- _Directions for this task_
Please set out every line of the material below as a Markdown table with the columns Row and Material line. Skip blank lines and leave the pictures out.

- _Dataset entries_
===

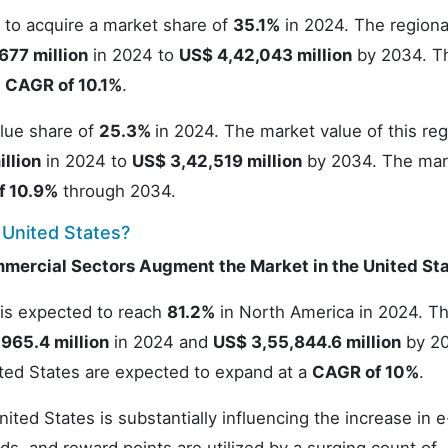
 to acquire a market share of
35.1%
in 2024. The regiona
677 million
in 2024 to
US$ 4,42,043 million
by 2034. T
a
CAGR of 10.1%
.
alue share of
25.3%
in 2024. The market value of this reg
llion
in 2024 to
US$ 3,42,519 million
by 2034. The mar
f 10.9%
through 2034.
 United States?
mmercial Sectors Augment the Market in the United St
 is expected to reach
81.2%
in North America in 2024. T
,965.4 million
in 2024 and
US$ 3,55,844.6 million
by 20
ited States are expected to expand at a
CAGR of 10%
.
ited States is substantially influencing the increase in e-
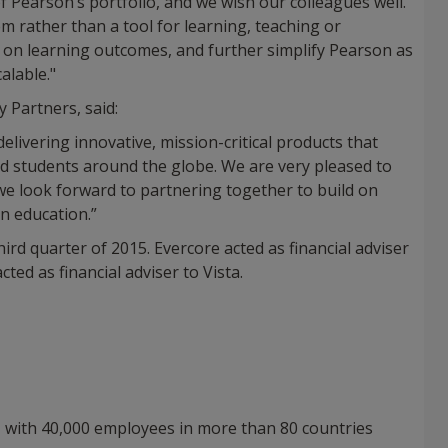
 Pearson’s portfolio, and we wish our colleagues well.
m rather than a tool for learning, teaching or
y on learning outcomes, and further simplify Pearson as
alable."
 Partners, said:
livering innovative, mission-critical products that
nd students around the globe. We are very pleased to
we look forward to partnering together to build on
n education.”
ird quarter of 2015. Evercore acted as financial adviser
ted as financial adviser to Vista.
, with 40,000 employees in more than 80 countries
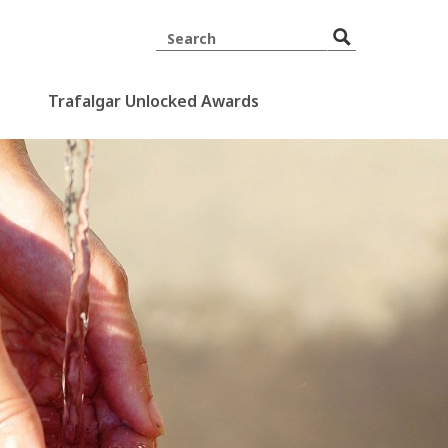
Trafalgar Unlocked Awards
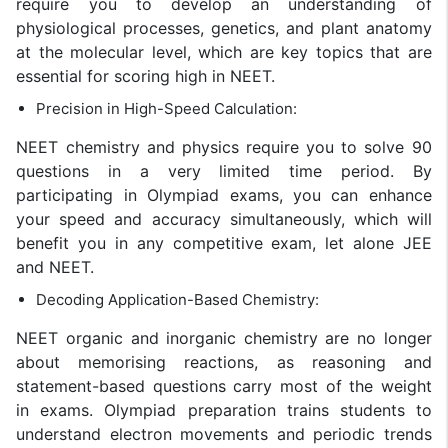
require you to develop an understanding of
physiological processes, genetics, and plant anatomy
at the molecular level, which are key topics that are
essential for scoring high in NEET.
Precision in High-Speed Calculation:
NEET chemistry and physics require you to solve 90
questions in a very limited time period. By
participating in Olympiad exams, you can enhance
your speed and accuracy simultaneously, which will
benefit you in any competitive exam, let alone JEE
and NEET.
Decoding Application-Based Chemistry:
NEET organic and inorganic chemistry are no longer
about memorising reactions, as reasoning and
statement-based questions carry most of the weight
in exams. Olympiad preparation trains students to
understand electron movements and periodic trends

===

- _Answer to the exercise_
| Row | Material line |
|---|---|
| 1 |  to acquire a market share of |
| 2 | 35.1% |
| 3 | in 2024. The regiona |
| 4 | 677 million |
| 5 | in 2024 to |
| 6 | US$ 4,42,043 million |
| 7 | by 2034. T |
| 8 | a |
| 9 | CAGR of 10.1% |
| 10 | . |
| 11 | alue share of |
| 12 | 25.3% |
| 13 | in 2024. The market value of this reg |
| 14 | llion |
| 15 | in 2024 to |
| 16 | US$ 3,42,519 million |
| 17 | by 2034. The mar |
| 18 | f 10.9% |
| 19 | through 2034. |
| 20 |  United States? |
| 21 | mmercial Sectors Augment the Market in the United St |
| 22 |  is expected to reach |
| 23 | 81.2% |
| 24 | in North America in 2024. T |
| 25 | ,965.4 million |
| 26 | in 2024 and |
| 27 | US$ 3,55,844.6 million |
| 28 | by 20 |
| 29 | ited States are expected to expand at a |
| 30 | CAGR of 10% |
| 31 | . |
| 32 | ited States is substantially influencing the increase in e- |
| 33 |  Pearson’s portfolio, and we wish our colleagues well. |
| 34 | m rather than a tool for learning, teaching or |
| 35 | y on learning outcomes, and further simplify Pearson as |
| 36 | alable." |
| 37 |  Partners, said: |
| 38 | livering innovative, mission-critical products that |
| 39 | nd students around the globe. We are very pleased to |
| 40 | we look forward to partnering together to build on |
| 41 | n education.” |
| 42 | ird quarter of 2015. Evercore acted as financial adviser |
| 43 | ted as financial adviser to Vista. |
| 44 | , with 40,000 employees in more than 80 countries |
| 45 | Trafalgar Unlocked Awards |
| 46 | require you to develop an understanding of |
| 47 | physiological processes, genetics, and plant anatomy |
| 48 | at the molecular level, which are key topics that are |
| 49 | essential for scoring high in NEET. |
| 50 | Precision in High-Speed Calculation: |
| 51 | NEET chemistry and physics require you to solve 90 |
| 52 | questions in a very limited time period. By |
| 53 | participating in Olympiad exams, you can enhance |
| 54 | your speed and accuracy simultaneously, which will |
| 55 | benefit you in any competitive exam, let alone JEE |
| 56 | and NEET. |
| 57 | Decoding Application-Based Chemistry: |
| 58 | NEET organic and inorganic chemistry are no longer |
| 59 | about memorising reactions, as reasoning and |
| 60 | statement-based questions carry most of the weight |
| 61 | in exams. Olympiad preparation trains students to |
| 62 | understand electron movements and periodic trends |